Mas, independentemente da coerência de cada partido, eu expliquei-lhe que as filosofias de bastidores dos partidos não me interessam para nada; não quero saber se x é trotskista ou y é marxista; o que a mim me interessa são os programas eleitorais - as promessas, enfim.
Sou adepto da Realpolitik, a mim interessam-me os resultados práticos, as soluções pragmáticas, as ideias exactas do que se vai fazer - deixo as discussões filosóficas para depois... e para outros!
Grande parte dos problemas da nossa sociedade têm soluções lógicas nas áreas que os definem, seja na economia, agricultura, cultura, etc. Aliás, o grande problema das soluções é que são sempre várias, e nem todas têm o mesmo desfecho. Para quê adicionar ao problema "que solução?" o problema "que ideologia?"; Sem contar que o problema "que ideologia?" pode inviabilizar a melhor solução porque esta pode não estar de acordo com a ideologia em uso.
Se tivesse algum tipo de carisma político, e muita pachorra, organizaria um novo partido: o PAS/ANHISS (Partido a Sério/Aqui não há Ideologias, só Soluções).
Por favor, confessem! Quantas vezes é que não perguntaram aos vossos amigos: "Porquê que o Governo simplesmente não faz assim?"; "Porquê que se está a gastar tanto dinheiro nesta obra?"; "Mas porquê que os putos abandonados pelos pais "normais" não podem ser adoptados por pais do mesmo sexo?"; "Mas porquê que acabaram com a Feira Popular?"; "Mas porquê que é preciso tanto papel para tratar de uma porcariazita qualquer?"; "Mas porquê?". E o vosso amigo responde "Politiquices!"

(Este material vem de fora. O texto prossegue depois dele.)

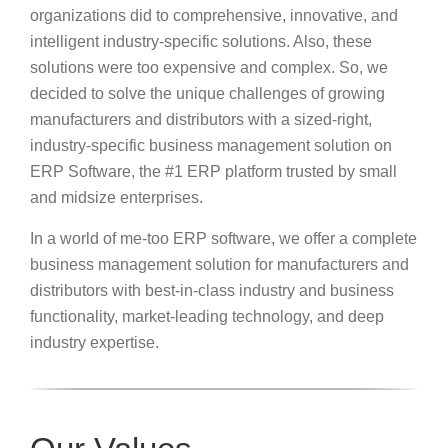
organizations did to comprehensive, innovative, and
intelligent industry-specific solutions. Also, these
solutions were too expensive and complex. So, we
decided to solve the unique challenges of growing
manufacturers and distributors with a sized-right,
industry-specific business management solution on
ERP Software, the #1 ERP platform trusted by small
and midsize enterprises.
In a world of me-too ERP software, we offer a complete
business management solution for manufacturers and
distributors with best-in-class industry and business
functionality, market-leading technology, and deep
industry expertise.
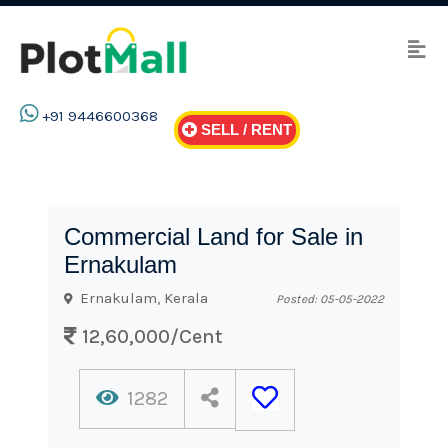
+91 9446600368
SELL / RENT
Commercial Land for Sale in
Ernakulam
Ernakulam, Kerala
Posted: 05-05-2022
12,60,000/Cent
1282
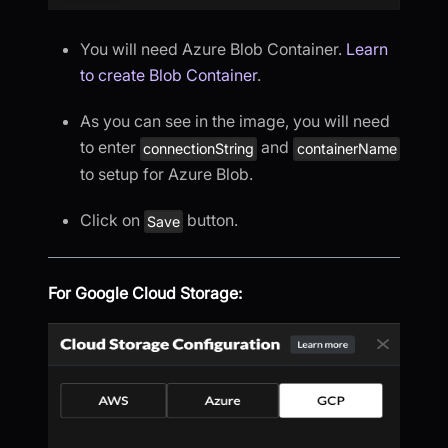
You will need Azure Blob Container.
Learn
to create Blob Container
.
As you can see in the image, you will need
to enter
and
connectionString
containerName
to setup for Azure Blob.
Click on
button.
Save
For Google Cloud Storage:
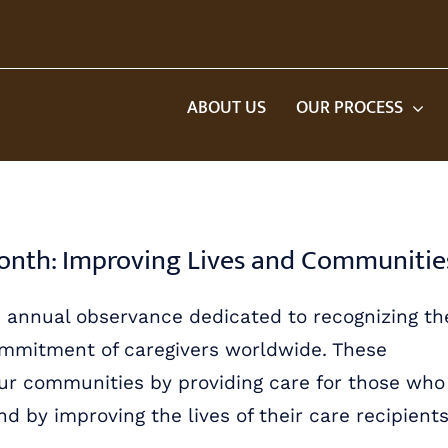
ABOUT US
OUR PROCESS
Month: Improving Lives and Communitie
n annual observance dedicated to recognizing th
 commitment of caregivers worldwide. These
our communities by providing care for those who
 by improving the lives of their care recipients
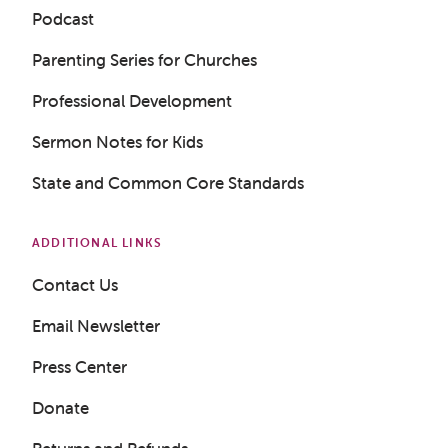
Podcast
Parenting Series for Churches
Professional Development
Sermon Notes for Kids
State and Common Core Standards
ADDITIONAL LINKS
Contact Us
Email Newsletter
Press Center
Get a Sample Lesson
Donate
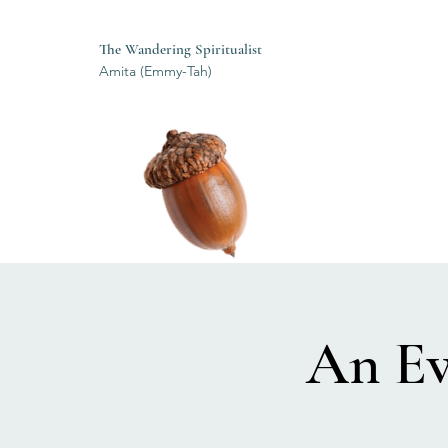
The Wandering Spiritualist
Amita (Emmy-Tah)
An Ev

terça-feira, janeiro 12, 2010

Mamas, para que te quero

Palavra de honra! Hoje pensava que iria ver a primeira mulher presa pelas mamas na porta automática do Metropolitano. A hesitação dela em entrar e o conjunto astronómico de mamas que apresentava, provocou com que metade do corpo ficasse de um lado das portas e o resto - AS MAMAS! - ficassem dentro do metro. Observei, pasmado, enquanto, pareceu-me, alguma força física, sem dúvida provocada pela atracção de um corpo com tão enorme massa - AS MAMAS! - puxava o seu resto anatómico para dentro do metro. Não fosse ser um dia tão merdoso e eu desataria a rir-me.